Lascio il foglio sul tavolo e prendo lo zaino. Scendiamo le scale, prendo un cappello per me e uno per lui e usciamo di casa. Chiudo la porta e lascio le chiavi sotto lo zerbino. Ci dirigiamo alla banca vicino casa dove svuoto il conto che mi avevano aperto i miei genitori adottivi. Fortunatamente in quattro mesi sono riuscito a mettere da parte un po’ di soldi. In fine ci dirigiamo alla stazione dei pullman. -Dove andiamo?- -A Nord.- Guardo la cartina dei treni e prenoto due biglietti per il treno che si sposta più a Nord di tutti.

Alla fine troviamo una panchina lontana dal resto della gente, in attesa del nostro treno. Sono nervoso e per quanto cerchi di trovare qualcosa con cui distrarmi, non ci riesco. Non voglio pensare a Cheryl e Charles e alla loro reazione nel non trovarmi a casa e al biglietto lasciato sulla scrivania. E anche volendo fare un po’ di sana conversazione con Arthur non ho idea cosa dire o chiedere senza risultare stupido, o di beccarmi un “Non è questo il luogo” o “Saprai tutto a tempo debito” ogni due per tre. Mentre Arthur di fianco a me alterna momenti di quiete dove si guarda in giro e annusa l’aria sospettoso e altri di nervosismo ogni volta che l’altoparlante suona o si ferma un treno. -Tutto bene?- gli chiedo -Sì. È solo…strano.- mi risponde strofinandosi le mani sui jeans. -Senti da che pulpito.- e lui mi lancia un sorriso sghembo capendo la battuta. -Ok. Forse me lo merito.- mi dice guardandomi negli occhi e rilassandosi un poco. È strano averlo così vicino a me. Poi lo vedo spostare la sua mano sinistra, dal pantalone accanto alla mia mano, sulla panchina. Sono quasi certo che voglia toccarla e dentro di me prego che non lo faccia. Ancora una volta non comprendo questo suo desiderio spasmodico di toccarmi.

Fortunatamente per me, il nostro treno arrivò in quel preciso momento salvandomi.
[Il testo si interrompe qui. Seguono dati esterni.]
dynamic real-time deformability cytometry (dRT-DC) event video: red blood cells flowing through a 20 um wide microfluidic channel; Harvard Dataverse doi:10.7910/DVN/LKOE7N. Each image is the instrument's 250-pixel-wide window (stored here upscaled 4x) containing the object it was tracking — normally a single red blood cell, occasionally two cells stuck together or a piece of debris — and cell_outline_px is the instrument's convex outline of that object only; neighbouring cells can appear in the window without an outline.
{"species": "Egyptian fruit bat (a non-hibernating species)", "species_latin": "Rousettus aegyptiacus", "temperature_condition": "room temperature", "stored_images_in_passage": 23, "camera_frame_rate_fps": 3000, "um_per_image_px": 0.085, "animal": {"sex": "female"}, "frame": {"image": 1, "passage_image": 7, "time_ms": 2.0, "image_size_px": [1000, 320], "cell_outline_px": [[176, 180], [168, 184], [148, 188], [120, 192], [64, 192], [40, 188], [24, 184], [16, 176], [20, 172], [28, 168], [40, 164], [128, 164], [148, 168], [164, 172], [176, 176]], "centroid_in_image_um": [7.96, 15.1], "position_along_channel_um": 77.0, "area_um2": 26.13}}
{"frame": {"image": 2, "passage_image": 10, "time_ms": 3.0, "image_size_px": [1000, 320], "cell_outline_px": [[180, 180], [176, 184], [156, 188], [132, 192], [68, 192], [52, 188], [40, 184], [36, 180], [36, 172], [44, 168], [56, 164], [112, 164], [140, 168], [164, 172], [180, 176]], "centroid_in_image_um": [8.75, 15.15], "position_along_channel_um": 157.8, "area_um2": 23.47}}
Di scatto mi alzo e prendo la borsa. –È il nostro. Saliamo.- gli dico secco e aperte le porte mi fiondo nel vagone cercando due posti in disparte, mentre Arthur mi segue. Trovo un quattro posti vuoti e mi siedo accanto al finestrino, poggiando volutamente la borsa sul sedile accanto al mio. Non sono fisicamente né mentalmente pronto per passare un intero viaggio in treno con lui accanto. Si siede anche lui di fianco al finestrino di fronte a me. Non so se ci sia rimasto male, ma non voglio guardarlo in faccia per controllare.
Mi metto a guardare fuori dal finestrino, un po’ imbarazzato dal silenzio che è calato tra di noi. Sento i suoi occhi puntati su di me, mentre mi scrutano, ma resisto all’impulso di girarmi a guardarlo a mia volta. Ripenso alle ultime ventiquattro ore e il treno parte. Ormai è fatta. Non si torna più in dietro. Ma una cosa non posso negare: che quella casa che ho lasciato, è e resterà per sempre il mio primo e forse ultimo “se”.